VR_GTP and Frequency
Research data showed the middle amount of time (e.g., 2-4 times per week) generated the highest GTP. It can be interpreted that too much or too little playing time did not critically affect GTP. It is the opposite argument of a study conducted by Angelica B Ortiz de Gortari, Ben Oldfield and Mark D Griffiths10. They showed that the more severe GTP participants, the more frequently they played every day. The second highest among the severe GTP participants was 2-4 times a week. Even though it did not exactly match with the previous study, both our research and Ortiz and Griffiths10, explicitly agree that playing VR leads to GTP. We may reconsider the data analysis with more sample data in the future.
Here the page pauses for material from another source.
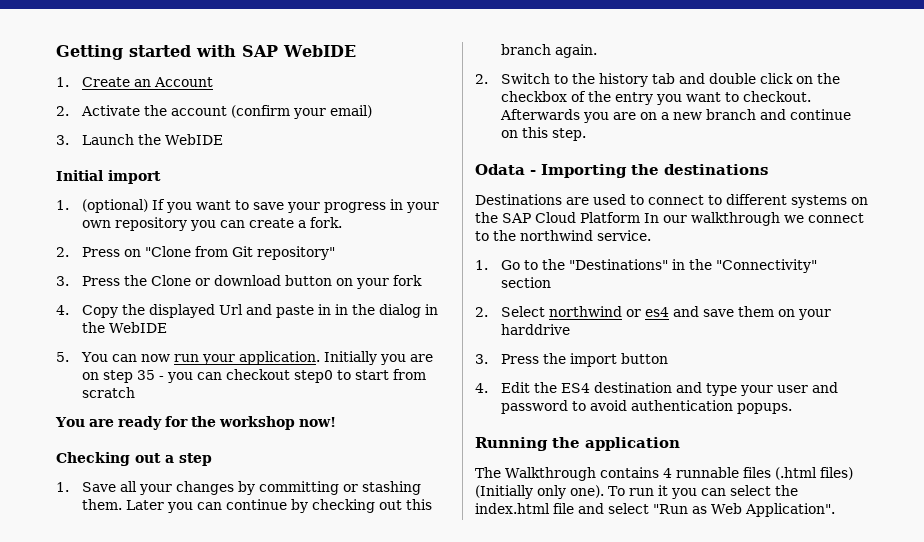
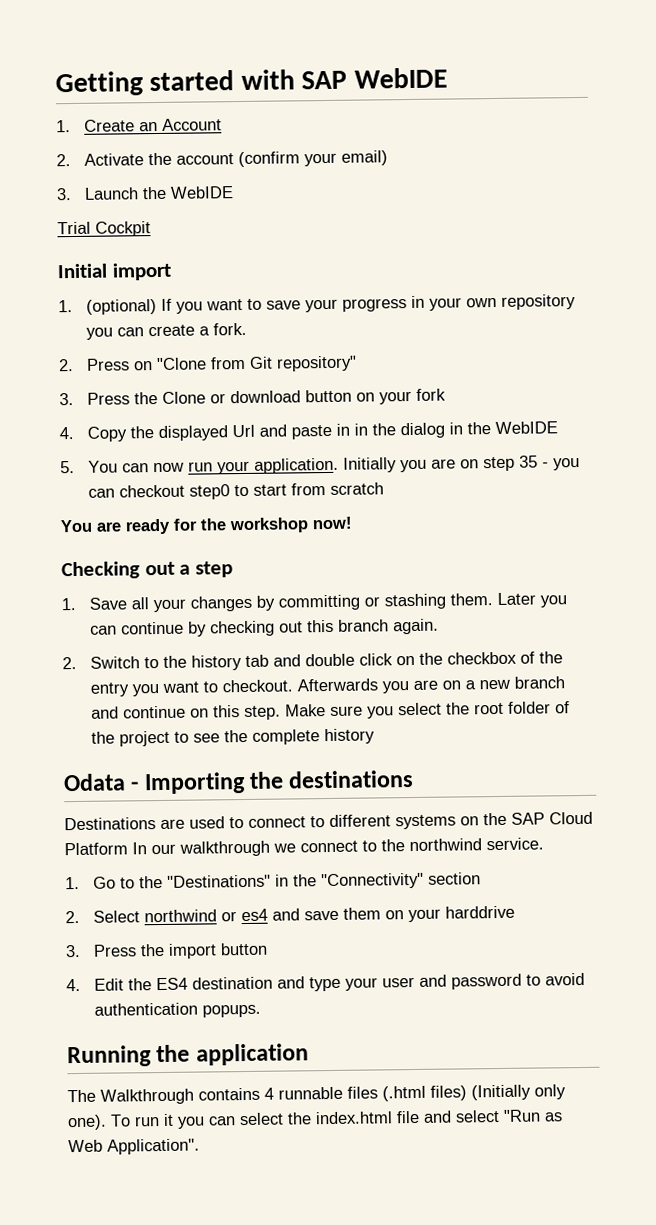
(224, 139) none -> [57,221,151,237] // Trial Cockpit
(587, 134) none -> [284,701,570,719] [90,728,375,747] Make sure you select the root folder of the project to see the complete history

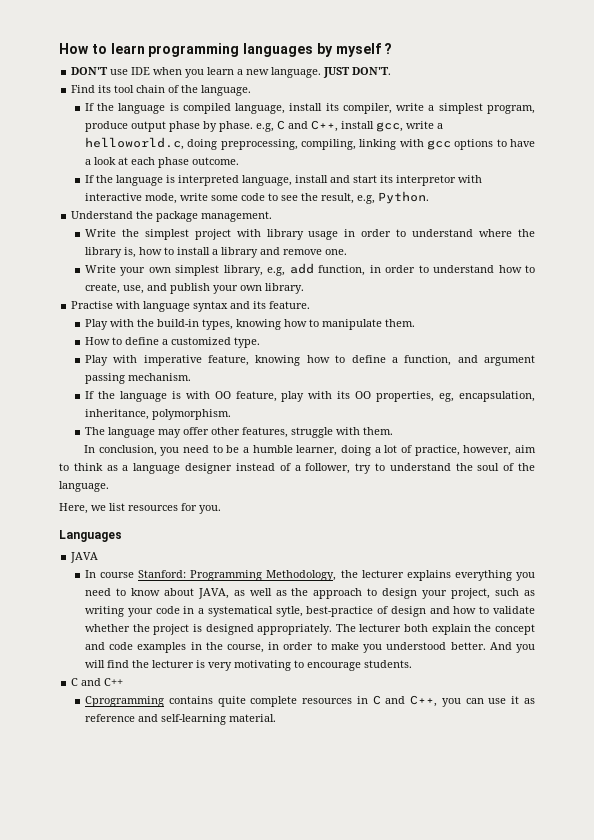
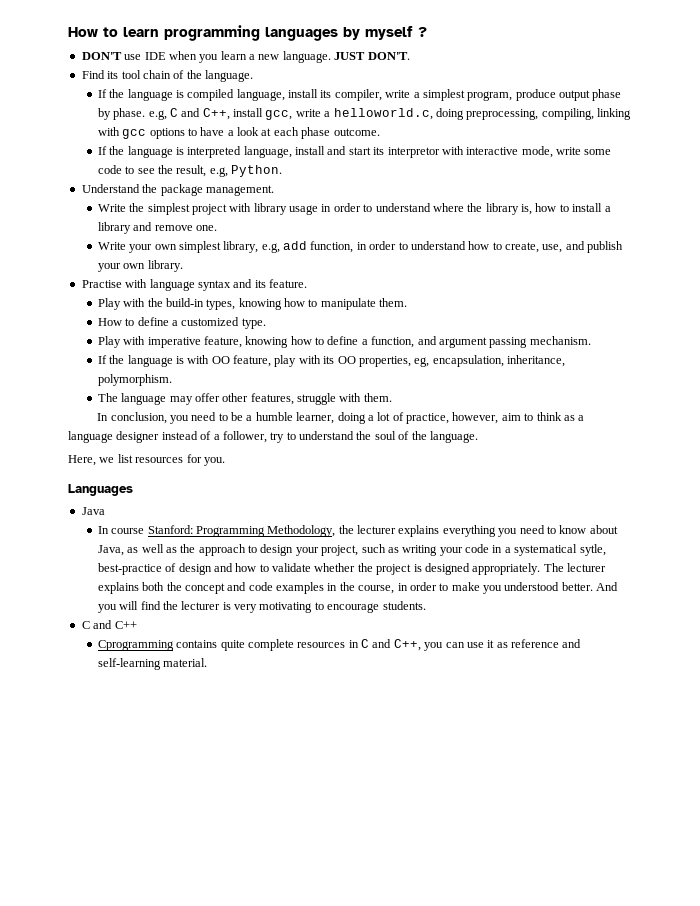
[70,552,99,563] JAVA -> [81,507,105,515] Java
[197,588,229,599] JAVA, -> [97,545,124,556] Java,
[404,624,471,635] both explain -> [97,582,165,594] explains both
While extracting conclusions from the survey data it is important to acknowledge certain limitations and shortcomings that the data might have. For example, the survey data was distributed and limited to only 26 participants. The low number of participants could affect the results of the survey and be insufficient to derive any major conclusions. However, the data from the survey was enough to identify the research potential and importance of understanding GTP and its correlation to VR games.
In conclusion, Game Transfer Phenomena is the transfer of video game experiences into the real world and can be triggered by an association between real-life stimuli and video game elements as supported by my research. Game Transfer Phenomena can have a cognitive and physical impact on VR players. With the increasing trend to play Virtual Reality, this paper takes an important role in examining the cognitive and physical components of Game Transfer Phenomenon and Virtual reality. To investigate the extent of the impact GTP has, I decided to create a questionnaire based on a peer-reviewed inventory. Even though only 24 people responded to my survey, it was enough to identify the research potential of VR and its correlation to GTP. This research revealed that VR_GTP is related to high immersion level, puzzler and part and shooting games, frequency (e.g.,2-4 times per week), wanting or feeling the urge to do something in real life, and mechanics as motivation. The research of each subject needs to be scrutinized further with a higher volume of participants. Lastly, to make a positive impact on society regarding playing VR games, it is time to think about how to manage VR_GTP and make guidelines for VR players, especially young generations.